━━━━━ Information supplied ━━━━━

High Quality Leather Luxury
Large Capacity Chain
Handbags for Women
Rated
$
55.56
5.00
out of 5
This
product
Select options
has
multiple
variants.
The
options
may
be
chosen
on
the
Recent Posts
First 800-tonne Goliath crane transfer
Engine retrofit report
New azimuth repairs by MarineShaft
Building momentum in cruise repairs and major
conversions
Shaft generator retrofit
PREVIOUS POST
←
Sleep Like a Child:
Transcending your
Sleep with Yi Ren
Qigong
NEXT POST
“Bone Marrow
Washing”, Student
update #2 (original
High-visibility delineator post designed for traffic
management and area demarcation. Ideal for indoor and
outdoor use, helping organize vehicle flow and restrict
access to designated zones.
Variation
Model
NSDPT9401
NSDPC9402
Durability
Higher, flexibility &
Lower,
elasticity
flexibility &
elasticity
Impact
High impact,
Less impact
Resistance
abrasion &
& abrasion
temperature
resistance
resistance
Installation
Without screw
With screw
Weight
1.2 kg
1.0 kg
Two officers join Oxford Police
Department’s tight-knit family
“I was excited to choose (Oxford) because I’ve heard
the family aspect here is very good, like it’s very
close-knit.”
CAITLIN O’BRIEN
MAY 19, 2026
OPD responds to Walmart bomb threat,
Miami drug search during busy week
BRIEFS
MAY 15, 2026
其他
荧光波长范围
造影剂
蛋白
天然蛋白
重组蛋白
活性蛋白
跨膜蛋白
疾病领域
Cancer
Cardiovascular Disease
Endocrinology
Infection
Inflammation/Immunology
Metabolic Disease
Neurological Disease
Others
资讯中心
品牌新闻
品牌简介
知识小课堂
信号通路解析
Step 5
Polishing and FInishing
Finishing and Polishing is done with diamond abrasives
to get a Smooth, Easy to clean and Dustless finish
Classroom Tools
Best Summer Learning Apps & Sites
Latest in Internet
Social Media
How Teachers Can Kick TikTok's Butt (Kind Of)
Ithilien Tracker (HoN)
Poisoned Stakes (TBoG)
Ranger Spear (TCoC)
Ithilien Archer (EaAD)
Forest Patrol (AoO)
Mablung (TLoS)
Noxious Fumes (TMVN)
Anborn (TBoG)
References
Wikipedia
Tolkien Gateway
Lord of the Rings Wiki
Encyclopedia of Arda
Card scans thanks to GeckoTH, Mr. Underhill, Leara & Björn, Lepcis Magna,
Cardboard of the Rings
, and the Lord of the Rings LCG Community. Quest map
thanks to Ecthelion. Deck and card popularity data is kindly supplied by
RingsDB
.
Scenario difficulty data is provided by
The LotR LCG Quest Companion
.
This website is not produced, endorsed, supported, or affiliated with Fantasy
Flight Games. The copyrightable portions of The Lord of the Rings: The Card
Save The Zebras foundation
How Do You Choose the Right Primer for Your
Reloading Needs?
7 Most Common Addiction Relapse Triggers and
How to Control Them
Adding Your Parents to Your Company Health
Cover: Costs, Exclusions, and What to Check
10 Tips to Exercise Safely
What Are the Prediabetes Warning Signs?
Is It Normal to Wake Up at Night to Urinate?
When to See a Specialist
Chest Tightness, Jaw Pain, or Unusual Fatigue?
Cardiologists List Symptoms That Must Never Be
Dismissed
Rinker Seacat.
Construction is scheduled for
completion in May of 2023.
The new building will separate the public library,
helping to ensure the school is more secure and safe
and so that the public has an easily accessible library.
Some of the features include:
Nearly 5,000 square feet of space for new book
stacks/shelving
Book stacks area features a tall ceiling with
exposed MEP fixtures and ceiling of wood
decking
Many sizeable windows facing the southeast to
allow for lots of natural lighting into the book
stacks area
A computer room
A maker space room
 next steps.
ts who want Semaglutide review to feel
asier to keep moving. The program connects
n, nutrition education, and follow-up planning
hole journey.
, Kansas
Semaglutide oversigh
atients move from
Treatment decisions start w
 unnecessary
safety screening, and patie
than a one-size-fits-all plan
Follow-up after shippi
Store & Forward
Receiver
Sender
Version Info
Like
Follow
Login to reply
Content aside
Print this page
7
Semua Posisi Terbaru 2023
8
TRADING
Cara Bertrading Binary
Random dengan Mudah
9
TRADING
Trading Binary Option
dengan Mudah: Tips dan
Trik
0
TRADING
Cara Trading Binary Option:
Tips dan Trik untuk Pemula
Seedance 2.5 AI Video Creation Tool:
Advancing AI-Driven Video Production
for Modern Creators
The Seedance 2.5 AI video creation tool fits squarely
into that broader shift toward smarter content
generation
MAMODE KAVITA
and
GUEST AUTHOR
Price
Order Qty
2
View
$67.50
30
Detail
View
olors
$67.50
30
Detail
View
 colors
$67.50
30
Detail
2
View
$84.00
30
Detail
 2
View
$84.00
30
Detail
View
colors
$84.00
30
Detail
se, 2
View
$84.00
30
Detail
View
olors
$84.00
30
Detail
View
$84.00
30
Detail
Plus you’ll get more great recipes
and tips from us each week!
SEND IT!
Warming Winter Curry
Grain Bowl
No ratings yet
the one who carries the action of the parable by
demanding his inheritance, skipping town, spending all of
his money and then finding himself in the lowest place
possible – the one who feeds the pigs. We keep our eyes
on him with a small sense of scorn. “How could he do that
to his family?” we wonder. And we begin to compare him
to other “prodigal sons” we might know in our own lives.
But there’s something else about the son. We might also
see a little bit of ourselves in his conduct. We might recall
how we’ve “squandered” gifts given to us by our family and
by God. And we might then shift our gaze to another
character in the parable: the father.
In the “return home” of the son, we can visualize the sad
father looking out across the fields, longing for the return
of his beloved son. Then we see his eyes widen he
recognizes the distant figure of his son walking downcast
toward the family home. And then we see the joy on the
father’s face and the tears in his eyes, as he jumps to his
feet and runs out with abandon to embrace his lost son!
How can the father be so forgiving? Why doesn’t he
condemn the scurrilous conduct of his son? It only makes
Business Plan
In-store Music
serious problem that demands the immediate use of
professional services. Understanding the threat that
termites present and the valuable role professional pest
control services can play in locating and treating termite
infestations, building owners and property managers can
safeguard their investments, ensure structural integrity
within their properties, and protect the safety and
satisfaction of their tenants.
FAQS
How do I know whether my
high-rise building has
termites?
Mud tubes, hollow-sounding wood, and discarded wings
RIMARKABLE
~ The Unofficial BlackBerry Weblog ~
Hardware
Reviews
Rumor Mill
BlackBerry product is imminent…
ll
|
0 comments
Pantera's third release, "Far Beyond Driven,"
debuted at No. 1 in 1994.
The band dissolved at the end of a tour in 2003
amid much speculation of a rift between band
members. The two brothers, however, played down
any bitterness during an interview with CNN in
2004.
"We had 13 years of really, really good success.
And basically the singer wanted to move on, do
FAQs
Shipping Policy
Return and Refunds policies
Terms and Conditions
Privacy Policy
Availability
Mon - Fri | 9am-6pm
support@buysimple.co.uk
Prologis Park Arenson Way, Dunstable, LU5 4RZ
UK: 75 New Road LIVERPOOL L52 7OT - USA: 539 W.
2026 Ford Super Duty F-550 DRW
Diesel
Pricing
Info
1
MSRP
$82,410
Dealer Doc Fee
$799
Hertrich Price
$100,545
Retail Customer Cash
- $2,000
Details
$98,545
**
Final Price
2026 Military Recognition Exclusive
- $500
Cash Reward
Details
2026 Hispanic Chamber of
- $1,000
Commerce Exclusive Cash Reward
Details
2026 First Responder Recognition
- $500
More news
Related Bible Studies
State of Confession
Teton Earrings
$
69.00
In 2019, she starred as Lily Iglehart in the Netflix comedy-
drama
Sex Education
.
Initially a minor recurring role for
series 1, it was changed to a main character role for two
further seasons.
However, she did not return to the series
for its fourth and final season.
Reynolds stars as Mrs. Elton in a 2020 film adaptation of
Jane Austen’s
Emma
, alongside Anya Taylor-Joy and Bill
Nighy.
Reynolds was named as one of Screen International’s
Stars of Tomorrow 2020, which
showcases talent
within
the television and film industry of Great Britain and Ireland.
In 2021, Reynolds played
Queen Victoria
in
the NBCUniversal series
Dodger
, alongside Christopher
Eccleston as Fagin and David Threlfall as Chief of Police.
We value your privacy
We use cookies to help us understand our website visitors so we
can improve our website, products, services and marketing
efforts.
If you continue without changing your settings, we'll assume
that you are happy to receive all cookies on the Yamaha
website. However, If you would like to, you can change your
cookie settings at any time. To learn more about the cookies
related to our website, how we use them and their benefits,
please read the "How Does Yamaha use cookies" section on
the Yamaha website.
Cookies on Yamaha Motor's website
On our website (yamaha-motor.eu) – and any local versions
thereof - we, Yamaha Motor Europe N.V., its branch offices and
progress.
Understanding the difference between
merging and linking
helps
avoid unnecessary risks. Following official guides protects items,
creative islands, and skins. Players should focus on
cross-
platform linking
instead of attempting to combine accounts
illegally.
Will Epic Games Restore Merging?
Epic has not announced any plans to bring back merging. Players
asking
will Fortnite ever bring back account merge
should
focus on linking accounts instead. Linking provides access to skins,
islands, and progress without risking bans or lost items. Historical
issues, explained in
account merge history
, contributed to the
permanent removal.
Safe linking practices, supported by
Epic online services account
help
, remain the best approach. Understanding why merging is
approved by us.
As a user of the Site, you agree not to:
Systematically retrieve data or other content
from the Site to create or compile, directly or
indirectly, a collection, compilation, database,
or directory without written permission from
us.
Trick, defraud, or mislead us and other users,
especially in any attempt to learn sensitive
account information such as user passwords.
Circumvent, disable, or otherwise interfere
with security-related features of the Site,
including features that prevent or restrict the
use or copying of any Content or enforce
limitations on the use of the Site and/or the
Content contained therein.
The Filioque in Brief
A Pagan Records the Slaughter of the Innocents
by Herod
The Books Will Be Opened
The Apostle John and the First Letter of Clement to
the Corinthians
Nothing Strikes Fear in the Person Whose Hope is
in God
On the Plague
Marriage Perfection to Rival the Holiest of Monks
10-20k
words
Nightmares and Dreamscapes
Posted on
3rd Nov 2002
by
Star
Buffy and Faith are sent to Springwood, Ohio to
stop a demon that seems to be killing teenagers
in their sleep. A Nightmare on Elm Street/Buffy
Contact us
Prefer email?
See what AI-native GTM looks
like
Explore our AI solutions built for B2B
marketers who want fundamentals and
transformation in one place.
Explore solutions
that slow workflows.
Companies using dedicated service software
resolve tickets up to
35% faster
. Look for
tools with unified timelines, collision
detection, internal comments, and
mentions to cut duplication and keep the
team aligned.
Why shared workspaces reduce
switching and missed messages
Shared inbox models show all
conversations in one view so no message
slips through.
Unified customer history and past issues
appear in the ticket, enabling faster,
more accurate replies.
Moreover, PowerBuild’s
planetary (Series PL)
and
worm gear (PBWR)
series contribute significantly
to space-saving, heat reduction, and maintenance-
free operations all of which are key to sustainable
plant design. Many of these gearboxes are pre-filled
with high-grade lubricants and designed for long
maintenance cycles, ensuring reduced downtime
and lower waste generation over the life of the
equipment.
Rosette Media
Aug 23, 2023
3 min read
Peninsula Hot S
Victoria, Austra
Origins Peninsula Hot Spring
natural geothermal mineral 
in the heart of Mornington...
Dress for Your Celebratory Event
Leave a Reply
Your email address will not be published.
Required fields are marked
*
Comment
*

━━━━━

■ **Try it**: Provide the number of lines in the records above that contain the word "threat", with no additional words.

■ **Answer section**: 2